── TEXTE SOURCE ──
V.15. Le Maître dit que Zichan pratiquait parfaitement quatre vertus : à savoir, la déférence envers ses égaux, le respect envers ses supérieurs, la bienfaisance envers le peuple, la justice envers ses sujets.
子曰:“晏平仲善与人交,久而敬之。”
V.16. Le Maître dit : — Yan Pingzhong est admirable dans ses relations avec ses amis ; leur intimité eût-elle duré depuis longtemps, il les traite toujours avec respect.
子曰:“臧文仲居蔡,山节藻棁,何如其知也?”
V.17. Le Maître dit : — Zang Wenzhong a fait bâtir, pour loger une grande tortue, un édifice où la sculpture a figuré des montagnes sur les chapiteaux des colonnes, et la peinture a représenté des algues marines sur les colonnettes du toit. Peut-on dire que ce soit un homme éclairé ?
Notes : Zang Wenzhong, nommé Chen, chef de la famille Zang Sun, était grand préfet dans la principauté de Lu. Cai, grande tortue, ainsi nommée parce qu’elle provenait du pays de Cai (aujourd’hui compris dans le Zhou Ning Fu, province de Henan). Wenzhong croyait qu’une tortue entourée de tant d’honneurs ferait certainement descendre les faveurs célestes. Il ignorait que la tortue n’a d’usage que pour la divination, qu’elle peut seulement donner des présages heureux ou malheureux, mais ne peut pas dispenser les biens et les maux. Méritait-il de passer pour un homme éclairé ?
子张问曰:“令尹子文三仕为令尹,无喜色;三已之,无愠色。旧令尹之政,必以告新令尹。何如?”子曰:“忠矣!”曰:“仁矣乎?”子曰:“未知。焉得仁?”“崔子弑齐君,陈文子有马十乘,弃而违之。至于他邦,则曰:‘犹吾大夫崔子也。’违之。至一邦,则又曰:‘犹吾大夫崔子也。’违之。何如?”子曰:“清矣。”曰:“仁矣乎?”子曰:“未知。焉得仁?”
V.18. Zizhang dit : — Ziwen, premier ministre de Chu, fut trois fois élevé aux honneurs et créé premier ministre ; il n’en manifesta aucune joie. Il fut trois fois dépouillé de sa charge ; il n’en manifesta aucun mécontentement. En quittant la charge de premier ministre, il faisait connaître à son successeur ses actes administratifs. Que faut-il penser de lui ? Le Maître dit : — Il a été fidèle au devoir. Zizhang reprit : — Sa vertu a-t-elle été parfaite ? Le Maître répondit : — Je ne le sais pas ; son indifférence pour les charges est-elle la perfection ? Zizhang dit : — Cuizi, ayant tué son prince, le prince de Qi, Chen Wenzi, qui avait dix attelages de quatre chevaux, abandonna ses richesses, et quitta sa terre natale. Arrivé dans une autre principauté, il dit : « Ici les officiers ressemblent à notre grand préfet Cuizi. » Et il s’en alla. Quand il arrivait dans une nouvelle principauté, il disait toujours : « Ici les officiers ressemblent à notre grand préfet Cuizi. » Et il se retirait. Que faut-il penser de lui ? Le Maître répondit : — Il craignait la moindre souillure. Zizhang reprit : — Sa vertu a-t-elle été parfaite ? Confucius répondit : — Je ne le sais pas ; a-t-il atteint la perfection de la vertu ?
───
── ENTRÉES RÉPERTORIÉES ──
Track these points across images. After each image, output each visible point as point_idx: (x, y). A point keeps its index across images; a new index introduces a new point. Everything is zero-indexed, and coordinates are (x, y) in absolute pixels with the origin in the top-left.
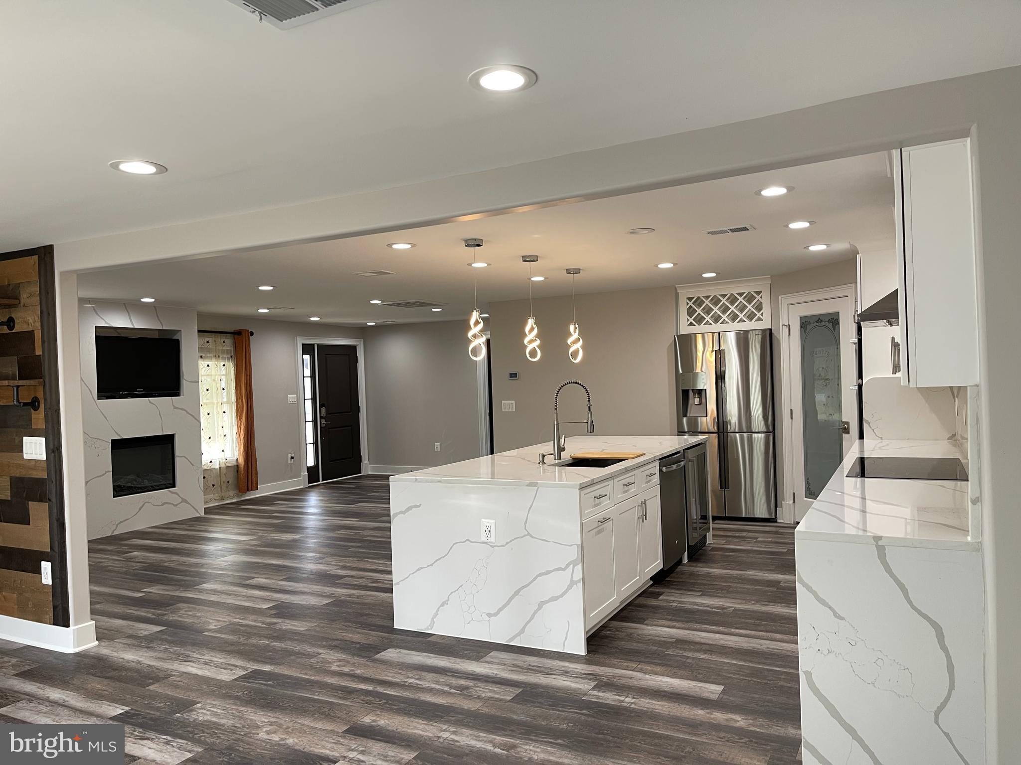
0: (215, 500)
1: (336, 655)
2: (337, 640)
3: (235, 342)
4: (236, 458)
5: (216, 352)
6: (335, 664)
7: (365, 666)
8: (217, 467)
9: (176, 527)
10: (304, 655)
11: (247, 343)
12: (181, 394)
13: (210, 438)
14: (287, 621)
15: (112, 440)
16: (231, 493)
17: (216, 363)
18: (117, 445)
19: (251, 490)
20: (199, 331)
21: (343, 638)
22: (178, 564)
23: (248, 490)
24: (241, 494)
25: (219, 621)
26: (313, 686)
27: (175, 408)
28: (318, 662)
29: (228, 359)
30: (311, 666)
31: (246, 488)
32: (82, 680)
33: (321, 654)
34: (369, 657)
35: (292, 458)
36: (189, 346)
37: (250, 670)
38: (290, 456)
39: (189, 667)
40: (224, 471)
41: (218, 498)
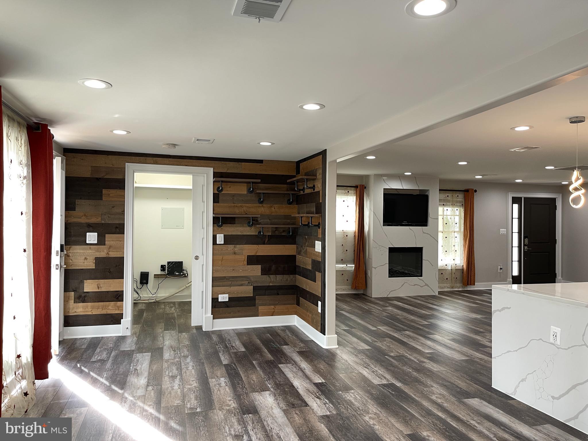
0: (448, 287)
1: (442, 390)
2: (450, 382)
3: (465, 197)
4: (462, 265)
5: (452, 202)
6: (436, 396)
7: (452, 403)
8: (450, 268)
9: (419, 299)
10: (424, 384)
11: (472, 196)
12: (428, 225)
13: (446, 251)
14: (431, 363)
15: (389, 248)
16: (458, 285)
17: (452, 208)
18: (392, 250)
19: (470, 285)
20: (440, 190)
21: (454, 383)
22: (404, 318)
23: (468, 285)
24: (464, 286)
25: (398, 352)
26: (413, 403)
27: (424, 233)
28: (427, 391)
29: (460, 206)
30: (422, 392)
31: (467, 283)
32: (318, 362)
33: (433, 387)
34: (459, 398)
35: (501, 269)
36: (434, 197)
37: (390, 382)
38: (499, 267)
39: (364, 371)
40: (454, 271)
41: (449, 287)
───
_CONSIGNE 1_. Selon le texte source, pourquoi Zang Wenzhong a-t-il entouré la grande tortue de tant d'honneurs ? Répondez en une à trois phrases.
_CONSIGNE 2_. Transcrivez le passage du texte source qui commence par les mots contenant "V.15. Le Maître" et finit par "soit un homme éclairé ?".

_VOTRE RÉPONSE 1_. Il croyait qu'une tortue entourée de tant d'honneurs ferait certainement descendre les faveurs célestes.

_VOTRE RÉPONSE 2_.
V.15. Le Maître dit que Zichan pratiquait parfaitement quatre vertus : à savoir, la déférence envers ses égaux, le respect envers ses supérieurs, la bienfaisance envers le peuple, la justice envers ses sujets.
子曰:“晏平仲善与人交,久而敬之。”
V.16. Le Maître dit : — Yan Pingzhong est admirable dans ses relations avec ses amis ; leur intimité eût-elle duré depuis longtemps, il les traite toujours avec respect.
子曰:“臧文仲居蔡,山节藻棁,何如其知也?”
V.17. Le Maître dit : — Zang Wenzhong a fait bâtir, pour loger une grande tortue, un édifice où la sculpture a figuré des montagnes sur les chapiteaux des colonnes, et la peinture a représenté des algues marines sur les colonnettes du toit. Peut-on dire que ce soit un homme éclairé ?